After Trump won the presidency in November 2016, Obama pulled a fast one. His EPA administrator, Gina McCarthy, declared that the 2012 targets were final, more than a year before the EPA and automakers were supposed to review the data and decide on future targets together. Obama essentially threw the automakers under the bus. McCarthy was peppered with questions about whether the EPA sped up the final rulemaking simply because Trump won and might not support the Obama rules. She denied what was obvious to everybody.
So, not surprisingly, the auto industry appealed to the Trump administration a few months later to reconsider the 2025 targets. And Scott Pruitt, Trump’s EPA administrator, seems likely to oblige. He hasn’t yet said what, exactly, the EPA will do, but in a statement he said Obama, “cut the midterm evaluation process short with politically charged expediency” and “set the standards too high.” The forthcoming Trump standards will presumably be lower.
Auto industry critics assume carmakers can hit just about any level of fuel efficiency, as long as they’re forced to. But the innovation required to make big gains in fuel economy is expensive, and somebody has to pay. Most car buyers aren’t keen to bear that cost. Nor do they want to be told they have to buy a tiny econobox that wheezes getting up to highway speeds just because Washington said to do so.
The current fuel-economy requirement is about 36 miles per gallon, which is an average among each automaker’s full range of offerings, from subcompacts to sedans to 8-passenger SUVs. Pushing that above 50 miles per gallon in seven years is a stretch goal that some automakers don’t think they can meet. (Real-world average MPG figures tend to be lower than the federal targets, for a number of technical reasons).
To meet the Obama 2025 standards, automakers would have to roll out lots of electric cars, which have promise, but still account for less than one-half of a percentage point of total industry market share. They’re still not suitable for most one-car families because of range limitations. And they remain considerably more expensive than ordinary cars, even with a $7,500 federal tax credit (which some Republicans want to kill). The technology will get better but only incrementally. Moore’s Law, the rapid compounding of capability that applies to transistors, doesn’t apply to battery chemistry.
Other types of technology might turn out to be more of a silver bullet, such as hydrogen-powered cars. But that technology is basically experimental at this point, because it can’t yet be produced at a cost ordinary people can afford.
Meanwhile, what are Americans buying? Lots of pickups and big SUVs. With average gas prices below $3 per gallon, and likely to stay there, gas guzzlers that seemed on their way out not so long ago are back in vogue. Those vehicles are getting more efficient, too, but still struggle to top 20 miles per gallon, on average.
If automakers get their way, and the Trump EPA lowers future mileage requirements, there’s consolation for environmentalists who support the tough Obama goals. Most automakers will still have good reason to aim for something close to the Obama targets. The main reason for that is California, which has stringent efficiency requirements of its own. Eleven other states follow the California rules, accounting for about one-third of total U.S. sales. For most automakers, it might be cheaper to build a single model that meets the California standards and sell it everywhere, rather than building a second, less efficient car for non-California states.

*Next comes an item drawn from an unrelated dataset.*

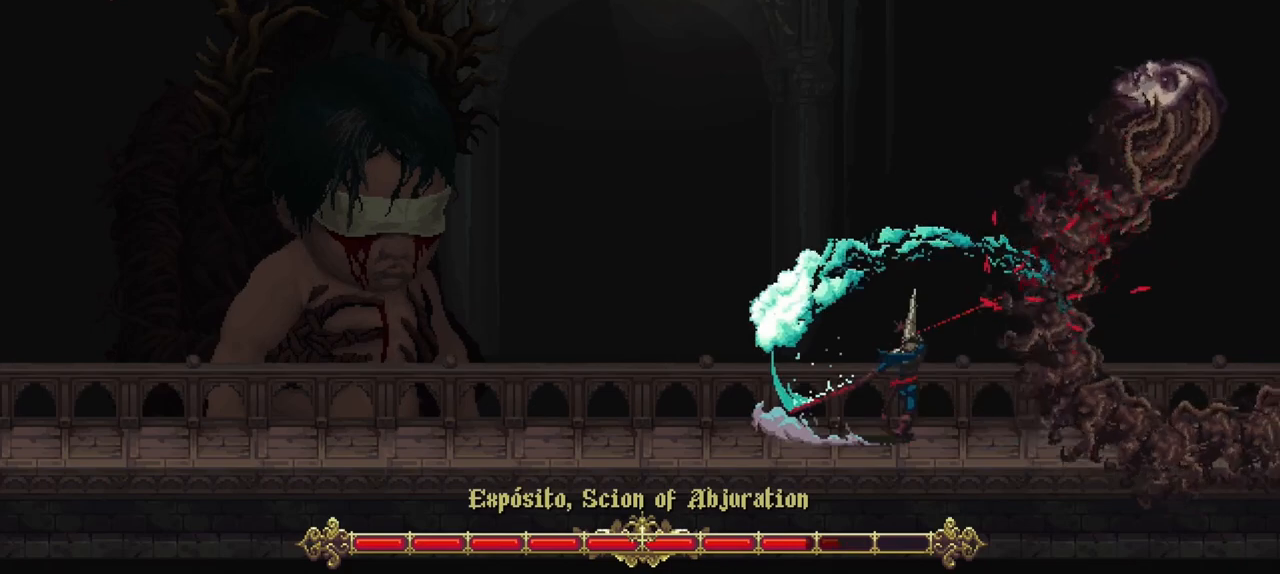
{"buttons": [], "left_stick": "center", "right_stick": "center", "events": []}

Automakers also increasingly design vehicles for sale in multiple markets, which helps them economize. So if standards are tougher in Europe—which they generally are—that could extend to models sold in the US market. It also pays to have high-mileage vehicles in the lineup, just in case gas prices do soar, the way they did in 2008, when they crested $4 per gallon. Consumers may have a dim memory of that, but automakers remember it well—and know consumer tastes can change in a flash, regardless of what the government demands.